EMS Ketamine Use on Patients on Cocaine Raises Intubation 5.75-fold
Prehospital ketamine is now commonly used by emergency medical services to restrain patients experiencing excited delirium, a form of combative, aggressive or agitated behavior.
Patients with excited delirium who are combative, aggressive or agitated before being transported to the hospital or in an emergency department setting require immediate treatment for their safety and others. In the past, physical restraint was the predominant method used to control a patient during transport. However, due to safety issues, prehospital ketamine – a powerful sedative – is now commonly used to restrain patients experiencing excited delirium. Emergency medical services providers typically administer ketamine intramuscularly, which takes effect in about three to four minutes.
Ketamine is safe and well-tolerated when administered in a controlled environment such as a hospital for procedural sedation, as patients rarely lose their airway or respiratory drive. Although ketamine use is prevalent, evidence on safety and efficacy is limited and risk factors for respiratory arrest and intubation have not been well studied. Furthermore, many patients with excited delirium are intoxicated or are using illicit substances and these co-ingestants may alter the properties of the drug.
Researchers from Florida Atlantic University’s Schmidt College of Medicine conducted a study to explore whether patients treated with prehospital ketamine for excited delirium with concomitant substance intoxication have higher rates of subsequent intubation in the emergency department compared to those without confirmed substance usage.
Results of the study, published in the journal Prehospital and Disaster Medicine , showed that among 86 patients given prehospital intramuscular ketamine for excited delirium, those with concomitant cocaine intoxication had a statistically significant 5.75-fold increased rate of subsequent intubation in the emergency department, which were higher in men than women. There were no deaths reported.
Patients testing positive for alcohol, amphetamines, barbiturates, benzodiazepines, ecstasy, marijuana, opiates, and synthetic cathinones, both bath salts and flakka, had similar rates of intubation compared to those negative for these substances. Baseline characteristics including age, ketamine dose, and body mass index were similar between those who did or did not undergo intubation.
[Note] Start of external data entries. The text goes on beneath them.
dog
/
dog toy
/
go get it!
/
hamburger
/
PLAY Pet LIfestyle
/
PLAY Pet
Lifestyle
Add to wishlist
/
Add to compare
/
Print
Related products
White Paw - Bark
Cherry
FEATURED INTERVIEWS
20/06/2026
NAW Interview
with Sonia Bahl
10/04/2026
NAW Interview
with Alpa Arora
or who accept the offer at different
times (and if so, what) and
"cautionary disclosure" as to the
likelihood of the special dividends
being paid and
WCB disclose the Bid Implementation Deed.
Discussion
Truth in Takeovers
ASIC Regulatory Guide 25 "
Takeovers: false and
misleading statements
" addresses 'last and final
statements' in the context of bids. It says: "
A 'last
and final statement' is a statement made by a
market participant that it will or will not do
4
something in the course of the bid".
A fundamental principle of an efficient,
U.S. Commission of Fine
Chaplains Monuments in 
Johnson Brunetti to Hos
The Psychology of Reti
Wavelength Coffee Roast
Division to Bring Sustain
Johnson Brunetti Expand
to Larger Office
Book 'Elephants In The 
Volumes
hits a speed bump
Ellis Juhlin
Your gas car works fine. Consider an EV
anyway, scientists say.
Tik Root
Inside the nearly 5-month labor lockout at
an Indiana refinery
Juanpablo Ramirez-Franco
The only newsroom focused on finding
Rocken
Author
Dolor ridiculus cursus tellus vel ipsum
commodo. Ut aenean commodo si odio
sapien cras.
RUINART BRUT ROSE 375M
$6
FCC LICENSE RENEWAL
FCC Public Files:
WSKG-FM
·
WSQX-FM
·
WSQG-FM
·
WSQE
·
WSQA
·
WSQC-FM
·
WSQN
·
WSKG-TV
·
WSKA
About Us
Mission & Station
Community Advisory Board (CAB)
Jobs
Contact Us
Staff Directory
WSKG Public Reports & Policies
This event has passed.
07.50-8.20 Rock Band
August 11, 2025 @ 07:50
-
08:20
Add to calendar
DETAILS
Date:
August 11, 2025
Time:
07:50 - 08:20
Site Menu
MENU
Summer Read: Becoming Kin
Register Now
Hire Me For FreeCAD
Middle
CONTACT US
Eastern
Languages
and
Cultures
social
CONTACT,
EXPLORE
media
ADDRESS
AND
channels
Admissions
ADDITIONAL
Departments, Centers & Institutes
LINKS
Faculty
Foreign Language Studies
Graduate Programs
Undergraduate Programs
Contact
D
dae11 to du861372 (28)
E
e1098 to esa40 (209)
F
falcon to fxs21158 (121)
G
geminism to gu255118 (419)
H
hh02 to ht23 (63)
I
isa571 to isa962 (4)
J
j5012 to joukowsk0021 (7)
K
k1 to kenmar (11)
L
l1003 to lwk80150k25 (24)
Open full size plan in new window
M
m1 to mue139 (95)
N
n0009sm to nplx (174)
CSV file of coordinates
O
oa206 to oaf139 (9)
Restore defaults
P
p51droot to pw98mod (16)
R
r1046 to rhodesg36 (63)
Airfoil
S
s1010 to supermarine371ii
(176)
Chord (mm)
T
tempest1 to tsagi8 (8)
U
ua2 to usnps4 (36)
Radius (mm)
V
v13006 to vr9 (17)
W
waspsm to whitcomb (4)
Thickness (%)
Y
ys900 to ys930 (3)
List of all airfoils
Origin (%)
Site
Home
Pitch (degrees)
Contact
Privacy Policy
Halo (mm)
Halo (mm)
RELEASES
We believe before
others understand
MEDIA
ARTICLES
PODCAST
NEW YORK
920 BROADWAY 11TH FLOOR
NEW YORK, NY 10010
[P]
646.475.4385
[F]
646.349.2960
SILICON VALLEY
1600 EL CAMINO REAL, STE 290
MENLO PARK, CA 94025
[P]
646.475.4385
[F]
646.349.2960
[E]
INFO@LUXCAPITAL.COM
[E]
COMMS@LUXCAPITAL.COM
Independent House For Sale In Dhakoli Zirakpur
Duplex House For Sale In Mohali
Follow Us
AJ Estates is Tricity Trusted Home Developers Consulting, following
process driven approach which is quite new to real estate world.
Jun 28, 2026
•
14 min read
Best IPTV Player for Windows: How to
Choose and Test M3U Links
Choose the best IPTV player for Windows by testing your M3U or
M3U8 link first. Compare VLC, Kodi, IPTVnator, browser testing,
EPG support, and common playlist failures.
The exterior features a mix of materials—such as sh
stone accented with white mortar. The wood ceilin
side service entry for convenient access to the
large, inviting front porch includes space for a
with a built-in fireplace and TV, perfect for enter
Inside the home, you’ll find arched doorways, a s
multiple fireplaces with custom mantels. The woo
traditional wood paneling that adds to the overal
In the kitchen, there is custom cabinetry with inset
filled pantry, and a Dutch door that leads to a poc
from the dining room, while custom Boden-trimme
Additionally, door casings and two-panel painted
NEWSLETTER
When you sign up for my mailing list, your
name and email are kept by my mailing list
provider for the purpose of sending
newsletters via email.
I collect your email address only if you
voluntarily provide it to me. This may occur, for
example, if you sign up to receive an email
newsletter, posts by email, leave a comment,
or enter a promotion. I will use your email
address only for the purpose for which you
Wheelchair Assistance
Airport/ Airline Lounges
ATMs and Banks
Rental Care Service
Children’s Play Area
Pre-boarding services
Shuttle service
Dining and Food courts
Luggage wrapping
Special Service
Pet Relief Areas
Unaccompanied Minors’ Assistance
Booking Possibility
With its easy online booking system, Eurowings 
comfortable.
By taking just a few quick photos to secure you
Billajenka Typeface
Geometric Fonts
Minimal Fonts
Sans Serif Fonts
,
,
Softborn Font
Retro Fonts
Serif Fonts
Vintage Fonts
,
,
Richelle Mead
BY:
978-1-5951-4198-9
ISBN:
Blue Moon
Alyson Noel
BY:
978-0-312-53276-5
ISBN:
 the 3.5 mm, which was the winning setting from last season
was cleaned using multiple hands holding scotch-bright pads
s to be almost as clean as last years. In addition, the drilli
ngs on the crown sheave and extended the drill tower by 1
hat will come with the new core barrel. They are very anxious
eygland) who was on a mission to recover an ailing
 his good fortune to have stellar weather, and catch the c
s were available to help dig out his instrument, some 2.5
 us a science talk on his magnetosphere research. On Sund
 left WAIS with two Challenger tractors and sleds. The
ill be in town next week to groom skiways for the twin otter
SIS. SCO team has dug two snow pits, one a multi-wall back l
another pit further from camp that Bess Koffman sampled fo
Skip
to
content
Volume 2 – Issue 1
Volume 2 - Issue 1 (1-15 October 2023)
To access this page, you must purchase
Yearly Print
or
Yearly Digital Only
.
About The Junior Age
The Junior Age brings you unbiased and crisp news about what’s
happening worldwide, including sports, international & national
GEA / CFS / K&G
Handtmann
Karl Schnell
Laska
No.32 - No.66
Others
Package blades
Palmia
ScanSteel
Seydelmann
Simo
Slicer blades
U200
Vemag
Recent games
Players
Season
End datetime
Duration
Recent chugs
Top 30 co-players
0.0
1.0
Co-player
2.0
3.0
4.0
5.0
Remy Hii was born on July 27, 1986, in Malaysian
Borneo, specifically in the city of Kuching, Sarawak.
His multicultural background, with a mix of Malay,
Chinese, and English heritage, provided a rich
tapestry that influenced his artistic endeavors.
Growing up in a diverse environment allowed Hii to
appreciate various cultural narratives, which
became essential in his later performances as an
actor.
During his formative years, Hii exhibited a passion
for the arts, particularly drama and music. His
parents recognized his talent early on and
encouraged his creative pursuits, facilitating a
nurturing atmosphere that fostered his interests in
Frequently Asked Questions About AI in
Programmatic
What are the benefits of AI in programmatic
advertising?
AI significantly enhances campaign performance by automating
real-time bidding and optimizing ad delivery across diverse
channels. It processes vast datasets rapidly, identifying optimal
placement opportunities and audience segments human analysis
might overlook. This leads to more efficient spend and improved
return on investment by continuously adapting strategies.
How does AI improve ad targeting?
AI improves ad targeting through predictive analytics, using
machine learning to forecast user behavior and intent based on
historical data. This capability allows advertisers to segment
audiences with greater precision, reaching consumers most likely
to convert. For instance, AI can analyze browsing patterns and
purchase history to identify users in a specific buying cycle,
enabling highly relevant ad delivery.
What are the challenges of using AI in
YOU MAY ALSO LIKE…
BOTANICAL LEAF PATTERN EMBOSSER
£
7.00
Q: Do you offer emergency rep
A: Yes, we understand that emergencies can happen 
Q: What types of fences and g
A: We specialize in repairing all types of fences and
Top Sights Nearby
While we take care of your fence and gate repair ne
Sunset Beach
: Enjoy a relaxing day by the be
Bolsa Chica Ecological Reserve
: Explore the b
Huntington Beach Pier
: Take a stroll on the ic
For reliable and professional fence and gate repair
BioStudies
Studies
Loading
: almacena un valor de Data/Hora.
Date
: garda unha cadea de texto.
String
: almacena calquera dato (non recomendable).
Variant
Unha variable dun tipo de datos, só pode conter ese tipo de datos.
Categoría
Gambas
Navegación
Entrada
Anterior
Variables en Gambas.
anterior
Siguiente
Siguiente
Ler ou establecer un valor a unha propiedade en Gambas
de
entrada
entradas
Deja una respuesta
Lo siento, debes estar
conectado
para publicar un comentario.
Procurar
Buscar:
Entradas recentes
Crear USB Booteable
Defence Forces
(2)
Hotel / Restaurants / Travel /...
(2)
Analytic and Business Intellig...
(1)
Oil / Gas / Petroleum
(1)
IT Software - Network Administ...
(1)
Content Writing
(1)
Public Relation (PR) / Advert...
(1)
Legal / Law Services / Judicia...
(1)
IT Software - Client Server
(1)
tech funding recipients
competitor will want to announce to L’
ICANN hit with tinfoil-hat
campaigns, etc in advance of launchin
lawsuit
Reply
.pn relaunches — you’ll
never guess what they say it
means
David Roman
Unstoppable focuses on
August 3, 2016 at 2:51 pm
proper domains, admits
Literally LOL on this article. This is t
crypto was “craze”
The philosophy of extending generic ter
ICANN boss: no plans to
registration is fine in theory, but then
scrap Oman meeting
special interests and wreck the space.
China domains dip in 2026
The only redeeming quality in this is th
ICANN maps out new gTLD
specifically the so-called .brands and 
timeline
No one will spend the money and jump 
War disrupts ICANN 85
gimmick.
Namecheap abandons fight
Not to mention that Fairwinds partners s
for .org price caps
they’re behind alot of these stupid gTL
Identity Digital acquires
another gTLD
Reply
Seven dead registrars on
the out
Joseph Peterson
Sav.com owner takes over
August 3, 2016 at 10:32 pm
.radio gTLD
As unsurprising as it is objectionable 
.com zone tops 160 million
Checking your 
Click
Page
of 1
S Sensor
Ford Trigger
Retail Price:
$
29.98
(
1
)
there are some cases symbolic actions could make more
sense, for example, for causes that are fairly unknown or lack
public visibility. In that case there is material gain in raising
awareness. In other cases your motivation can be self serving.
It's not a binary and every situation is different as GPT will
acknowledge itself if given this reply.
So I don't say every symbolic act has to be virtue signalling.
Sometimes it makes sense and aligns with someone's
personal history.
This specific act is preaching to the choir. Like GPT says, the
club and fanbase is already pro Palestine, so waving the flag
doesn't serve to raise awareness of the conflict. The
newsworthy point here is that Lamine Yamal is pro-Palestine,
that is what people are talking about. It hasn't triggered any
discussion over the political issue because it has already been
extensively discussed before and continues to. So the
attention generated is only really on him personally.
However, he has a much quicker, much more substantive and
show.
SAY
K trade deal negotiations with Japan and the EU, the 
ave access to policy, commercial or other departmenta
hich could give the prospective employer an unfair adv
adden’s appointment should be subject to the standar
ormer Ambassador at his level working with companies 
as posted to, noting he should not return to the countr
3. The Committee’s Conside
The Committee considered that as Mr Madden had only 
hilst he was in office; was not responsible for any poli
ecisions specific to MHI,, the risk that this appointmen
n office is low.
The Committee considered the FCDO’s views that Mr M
“While additional research is needed, it is tempting to speculate about possible mechanisms whereby prehospital ketamine administered intramuscularly for excited delirium with concomitant cocaine intoxication may increase subsequent intubation in the emergency department,” said Joshua J. Solano, M.D., first author, an emergency medicine physician, an assistant professor of emergency medicine and integrated medical science, and director of quality improvement and patient safety, FAU Schmidt College of Medicine. “One plausible explanation is that cocaine may deplete excitatory neurotransmitters and lead to an exaggerated respiratory depression requiring intubation.”
Over the course of 28 months, all medical records from two large community hospitals were searched for all patients age 18 years or older with intramuscular administration of ketamine for excited delirium and identified illicit and prescription substance co-ingestions.
For the study, trained abstractors collected demographic characteristics, history of present illness, urine drug screens, alcohol levels, and noted additional sedative administrations. Substance intoxication was determined by urine drug screens and alcohol positivity or negativity, as well as physician history of present illness. Patients without toxicological testing or documentation of substance intoxication, or who may have tested positive due to emergency department sedation, were excluded from relevant analyses. Subsequent emergency department intubation was the primary pre-specified outcome.
Study co-authors are Lisa M. Clayton, D.O., an emergency medicine physician, associate professor of integrated medical science and program director of the FAU emergency medicine residency; Daniel J. Parks, M.D., resident physician, FAU emergency medicine; Shayne E. Polley, M.D., an FAU medical school graduate and emergency medicine resident at Christ Emergency Medicine in Oak Lawn, Illinois; Patrick G. Hughes, D.O, an emergency medicine physician, an assistant program director of the FAU emergency medicine residency and an associate professor of integrated medical science; Charles H. Hennekens, M.D., Dr.PH, Sir Richard Doll professor and senior academic advisor; Richard D. Shih, M.D., an emergency medicine physician, professor of integrated medical science, and division director of the FAU emergency medicine residency program; and senior author Scott M. Alter, M.D., M.B.A., an emergency medicine physician, an associate professor of emergency medicine, and associate research director of the FAU emergency medicine residency, all within the Schmidt College of Medicine.